* WORK REQUIRED
Which lines of the entries below run from the one holding "Resolved: to report" to the one holding "22.3.13 Benches", inclusive? Set down exactly those lines and no others.

* DATA TO EXAMINE
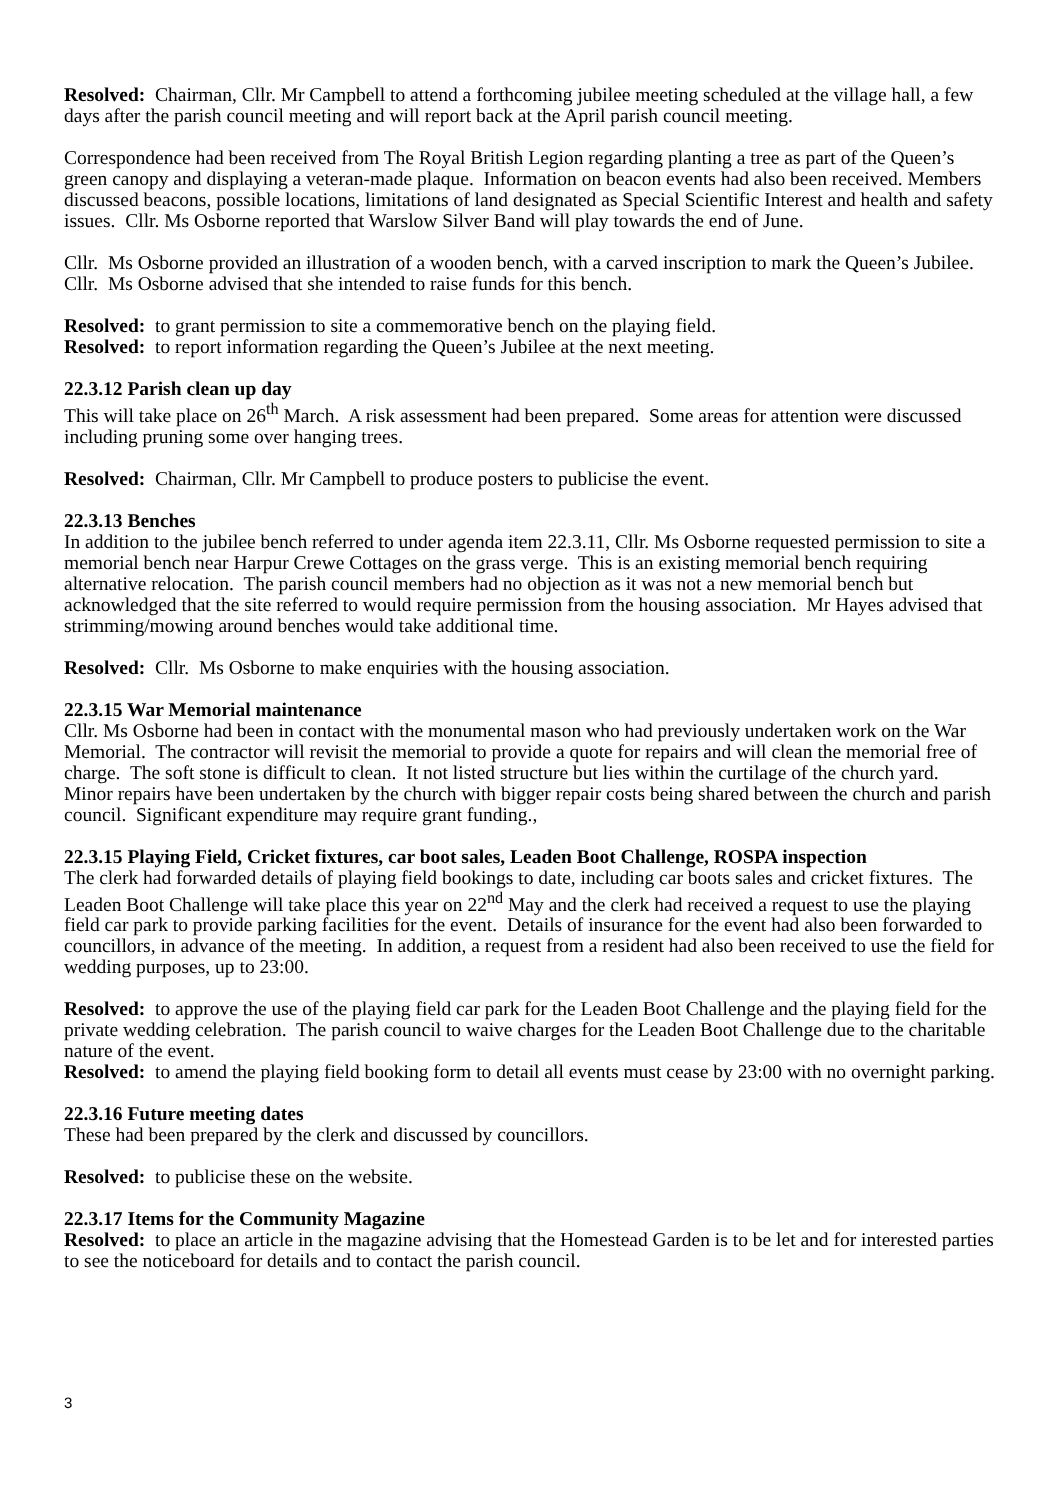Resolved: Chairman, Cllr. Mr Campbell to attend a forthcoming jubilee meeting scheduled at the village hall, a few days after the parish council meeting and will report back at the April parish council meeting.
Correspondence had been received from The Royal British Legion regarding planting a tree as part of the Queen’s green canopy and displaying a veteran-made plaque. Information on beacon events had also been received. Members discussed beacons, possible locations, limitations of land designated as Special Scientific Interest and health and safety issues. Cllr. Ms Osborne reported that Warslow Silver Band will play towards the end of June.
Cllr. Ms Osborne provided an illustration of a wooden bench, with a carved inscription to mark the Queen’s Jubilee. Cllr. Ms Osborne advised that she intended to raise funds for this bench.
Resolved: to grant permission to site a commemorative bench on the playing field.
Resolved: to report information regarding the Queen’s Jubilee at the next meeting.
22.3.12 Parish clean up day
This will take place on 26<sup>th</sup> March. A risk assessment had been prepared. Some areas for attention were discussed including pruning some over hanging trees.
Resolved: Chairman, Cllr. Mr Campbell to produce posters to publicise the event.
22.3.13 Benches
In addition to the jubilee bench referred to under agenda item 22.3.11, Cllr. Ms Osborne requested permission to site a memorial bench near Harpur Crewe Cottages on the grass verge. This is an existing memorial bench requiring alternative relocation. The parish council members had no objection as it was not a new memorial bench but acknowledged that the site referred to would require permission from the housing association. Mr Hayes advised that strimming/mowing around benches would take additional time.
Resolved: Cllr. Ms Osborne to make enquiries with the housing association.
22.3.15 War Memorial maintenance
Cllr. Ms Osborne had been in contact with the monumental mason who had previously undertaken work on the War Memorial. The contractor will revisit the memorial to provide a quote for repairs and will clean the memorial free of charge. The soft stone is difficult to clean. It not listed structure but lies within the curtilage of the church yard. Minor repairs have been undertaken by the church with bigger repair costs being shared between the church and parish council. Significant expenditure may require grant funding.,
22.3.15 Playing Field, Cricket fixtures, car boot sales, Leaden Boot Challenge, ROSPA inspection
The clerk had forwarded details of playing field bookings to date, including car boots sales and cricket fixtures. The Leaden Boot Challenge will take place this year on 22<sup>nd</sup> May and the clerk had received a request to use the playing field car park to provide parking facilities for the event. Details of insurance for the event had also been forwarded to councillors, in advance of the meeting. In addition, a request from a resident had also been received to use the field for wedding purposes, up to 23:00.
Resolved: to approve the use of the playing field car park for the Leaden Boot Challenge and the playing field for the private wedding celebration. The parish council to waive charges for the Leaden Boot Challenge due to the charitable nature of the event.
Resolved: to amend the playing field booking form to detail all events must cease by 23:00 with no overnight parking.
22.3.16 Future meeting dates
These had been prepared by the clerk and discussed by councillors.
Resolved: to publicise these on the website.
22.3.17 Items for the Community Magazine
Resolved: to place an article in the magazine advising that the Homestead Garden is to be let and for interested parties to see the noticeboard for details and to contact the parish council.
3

--

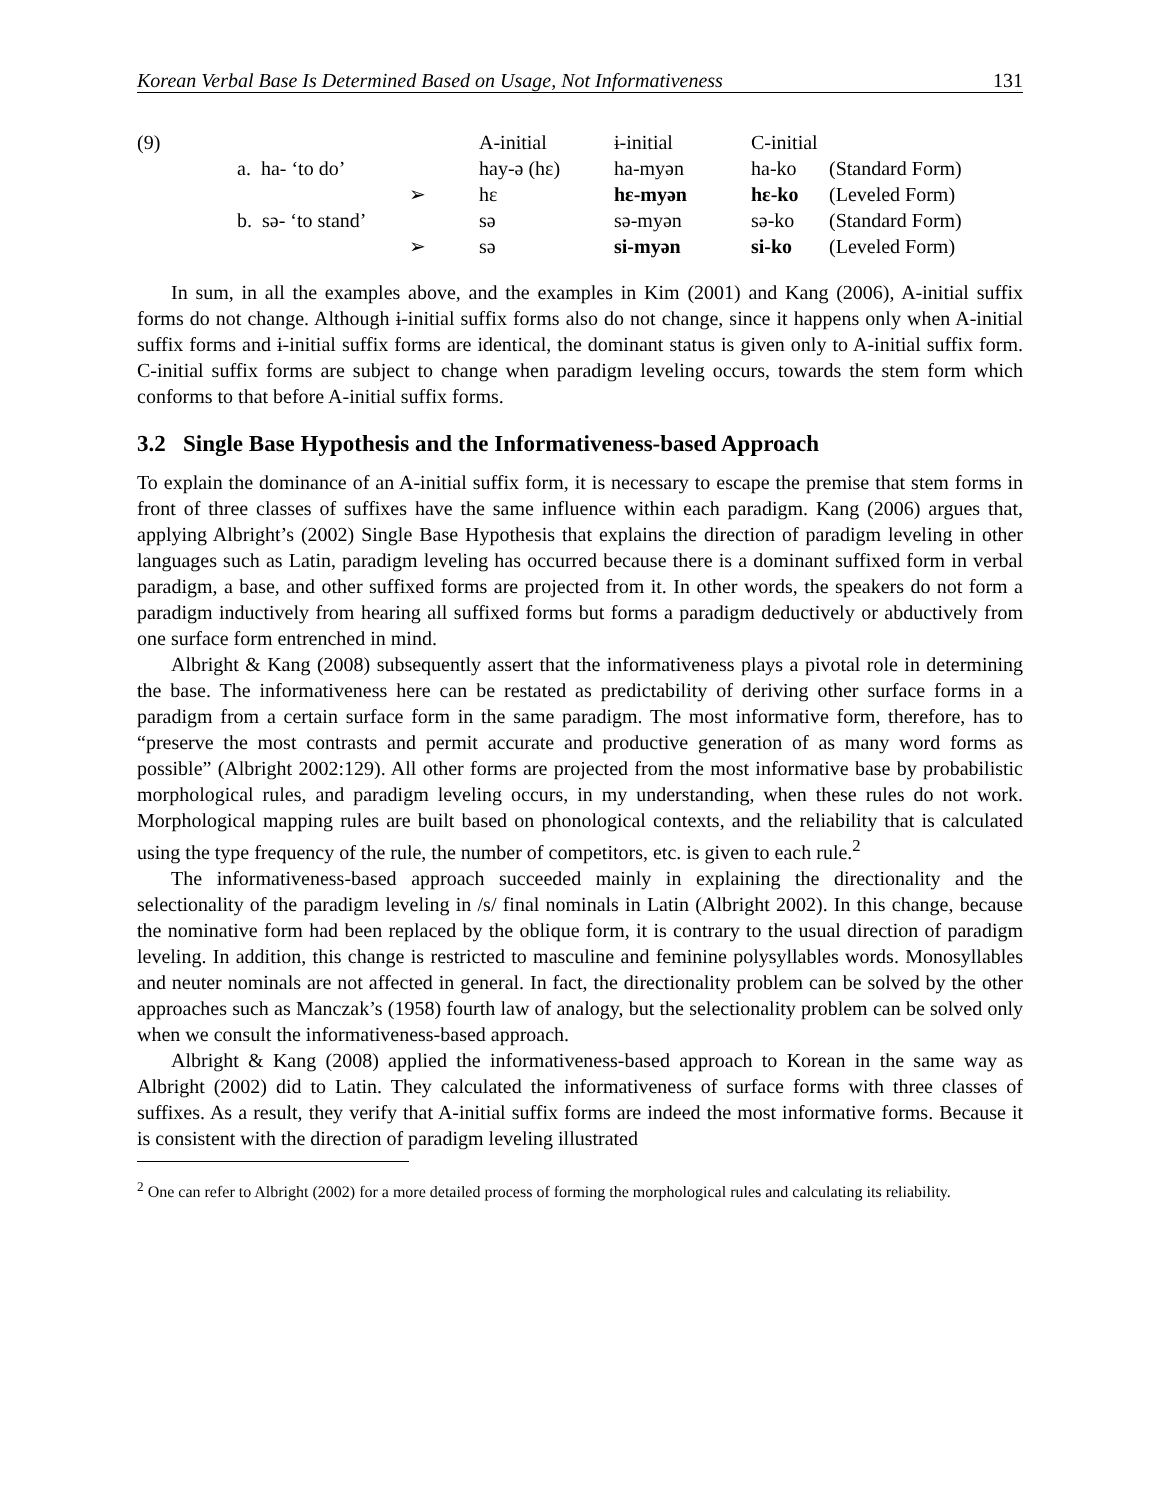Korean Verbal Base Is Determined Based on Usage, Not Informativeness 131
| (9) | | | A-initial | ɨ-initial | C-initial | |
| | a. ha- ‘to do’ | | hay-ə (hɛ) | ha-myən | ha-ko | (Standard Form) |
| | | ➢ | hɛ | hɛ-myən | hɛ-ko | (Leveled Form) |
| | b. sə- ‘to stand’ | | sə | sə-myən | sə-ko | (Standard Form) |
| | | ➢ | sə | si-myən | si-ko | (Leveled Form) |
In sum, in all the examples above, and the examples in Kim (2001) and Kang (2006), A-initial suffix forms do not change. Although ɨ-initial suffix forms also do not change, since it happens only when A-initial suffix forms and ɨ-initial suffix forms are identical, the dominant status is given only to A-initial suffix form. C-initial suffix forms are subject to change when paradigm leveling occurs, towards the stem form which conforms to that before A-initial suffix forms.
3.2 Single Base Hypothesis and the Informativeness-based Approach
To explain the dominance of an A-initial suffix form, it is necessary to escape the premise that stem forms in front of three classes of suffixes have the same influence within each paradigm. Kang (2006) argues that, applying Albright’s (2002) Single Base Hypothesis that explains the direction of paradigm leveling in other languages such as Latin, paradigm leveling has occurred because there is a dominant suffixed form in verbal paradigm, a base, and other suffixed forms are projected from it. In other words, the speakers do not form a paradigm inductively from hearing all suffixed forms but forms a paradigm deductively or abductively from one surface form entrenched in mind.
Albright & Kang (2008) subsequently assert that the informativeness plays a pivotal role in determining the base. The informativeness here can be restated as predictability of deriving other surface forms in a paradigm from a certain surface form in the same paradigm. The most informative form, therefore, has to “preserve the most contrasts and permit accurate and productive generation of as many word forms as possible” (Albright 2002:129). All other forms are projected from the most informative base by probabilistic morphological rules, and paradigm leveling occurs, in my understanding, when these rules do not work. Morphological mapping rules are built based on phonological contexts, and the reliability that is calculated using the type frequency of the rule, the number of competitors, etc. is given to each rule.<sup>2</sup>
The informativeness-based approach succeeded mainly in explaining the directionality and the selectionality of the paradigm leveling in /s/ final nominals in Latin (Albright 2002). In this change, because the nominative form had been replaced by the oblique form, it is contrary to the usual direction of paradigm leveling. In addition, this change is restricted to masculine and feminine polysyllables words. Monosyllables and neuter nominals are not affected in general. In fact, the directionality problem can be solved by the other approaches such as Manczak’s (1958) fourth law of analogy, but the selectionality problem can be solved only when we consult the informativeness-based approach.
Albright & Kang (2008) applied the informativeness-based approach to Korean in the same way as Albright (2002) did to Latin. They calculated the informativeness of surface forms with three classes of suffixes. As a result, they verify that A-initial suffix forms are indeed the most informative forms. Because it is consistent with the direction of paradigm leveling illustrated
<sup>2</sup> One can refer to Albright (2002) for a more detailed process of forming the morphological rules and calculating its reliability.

* ANSWER TO THIS EXERCISE
Resolved: to report information regarding the Queen’s Jubilee at the next meeting.
22.3.12 Parish clean up day
This will take place on 26<sup>th</sup> March. A risk assessment had been prepared. Some areas for attention were discussed including pruning some over hanging trees.
Resolved: Chairman, Cllr. Mr Campbell to produce posters to publicise the event.
22.3.13 Benches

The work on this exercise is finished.